Vous voulez du progrès ? Tournez-vous vers la société civile saoudienne
Les dirigeants saoudiens ont annoncé que le progrès était leur objectif numéro un. Mais bon nombre des meilleurs catalyseurs du progrès sont en exil, en prison ou vivent reclus dans le silence parmi la population.
Les défenseurs des droits humains, les universitaires, les journalistes et les citoyens et habitants engagés ne sont pas des ennemis, ce sont les moteurs d’un changement positif. Leurs contestations, leurs écrits et leur mobilisation pour des réformes sociales et politiques servent le progrès en Arabie saoudite.

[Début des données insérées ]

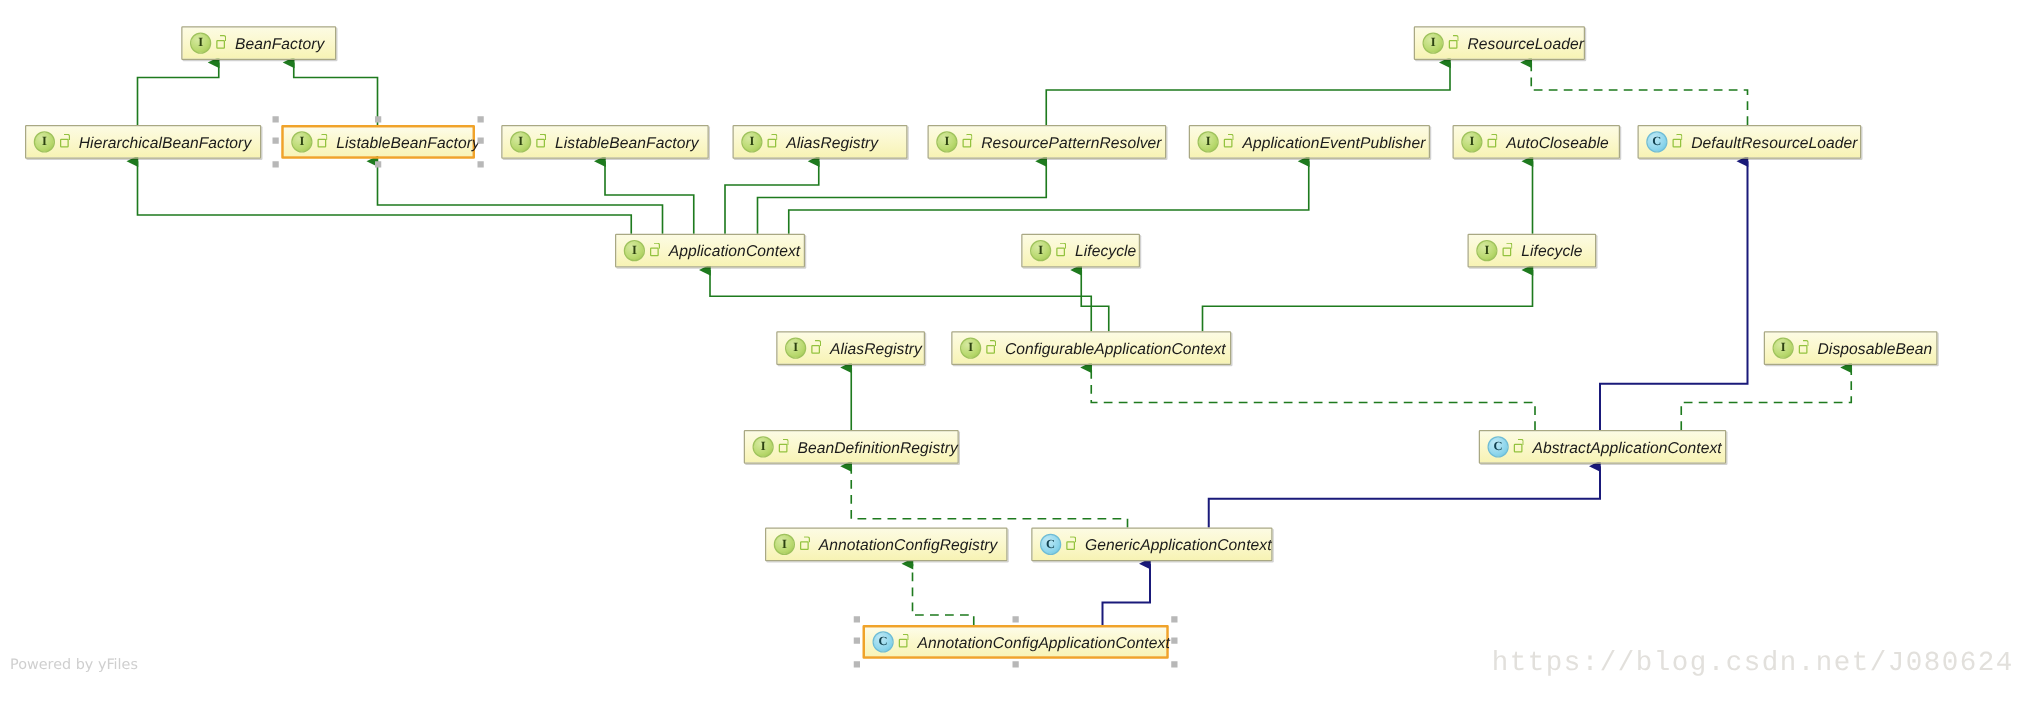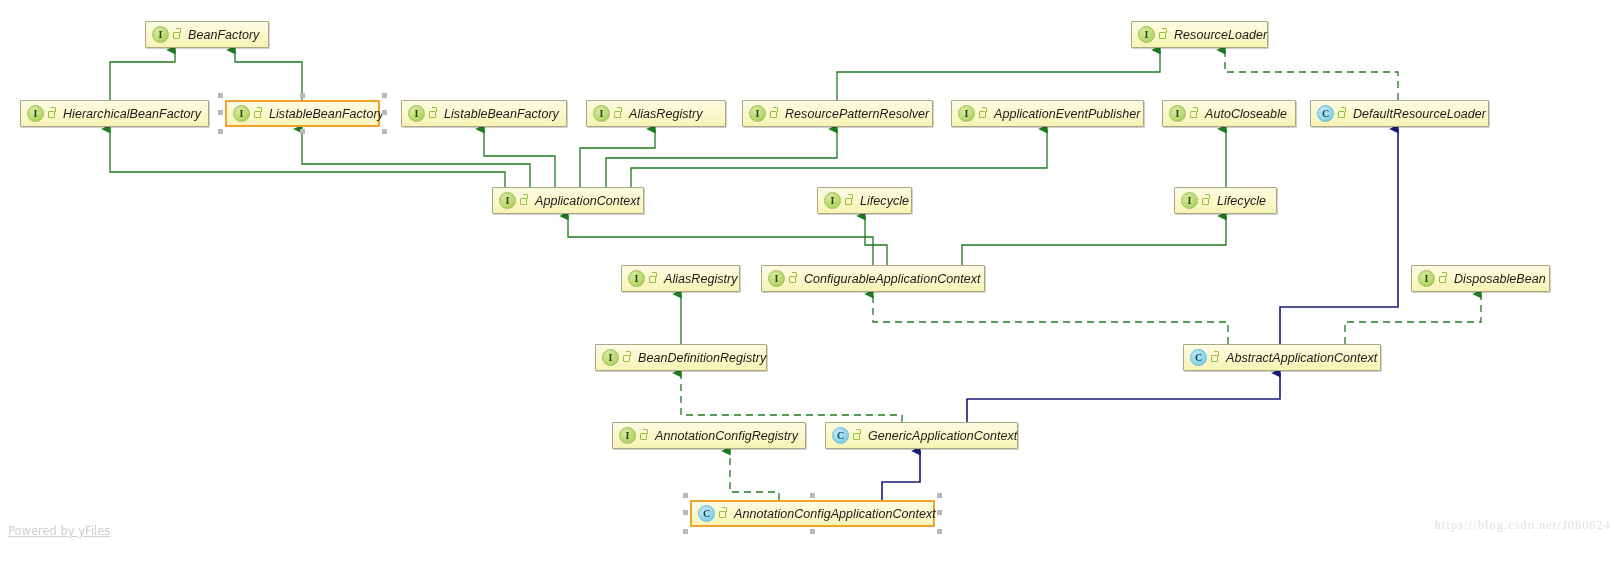"Powered by yFiles" #wm-yfiles { text-decoration: underline -> none }
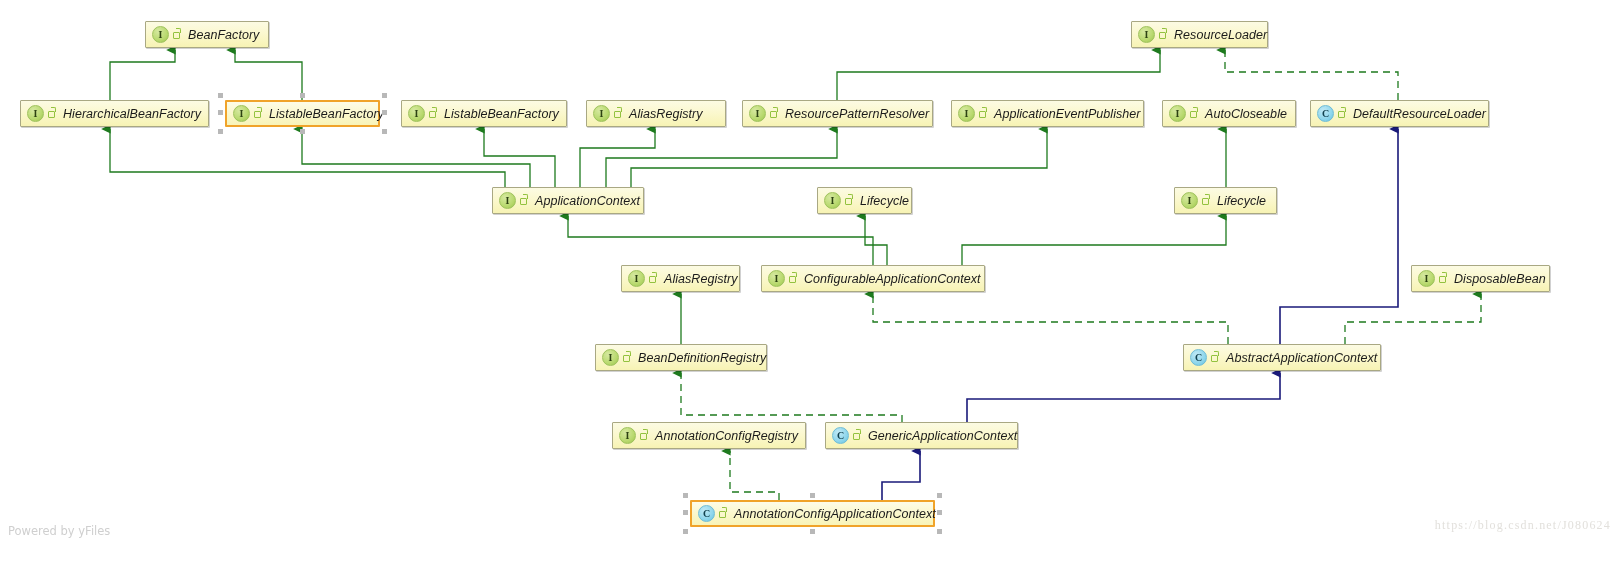"https://blog.csdn.net/J080624" #wm-url { font-family: Liberation Serif, serif -> Liberation Mono, monospace; font-size: 12px -> 22px }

Vision 2030, le plan de réforme économique que le gouvernement saoudien a engagé en 2016, évoquait l’importance d’une « société dynamique » pour atteindre les objectifs de la Vision. Pour qu’une société dynamique existe en Arabie saoudite, les autorités doivent mettre fin à leur répression de la société civile et des défenseurs des droits humains et leur permettre de mener leurs activités.
L’Arabie saoudite doit désormais tenir compte des critiques quant à son bilan en termes de droits humains et montrer qu’elle est prête à prendre des mesures audacieuses en faveur du changement.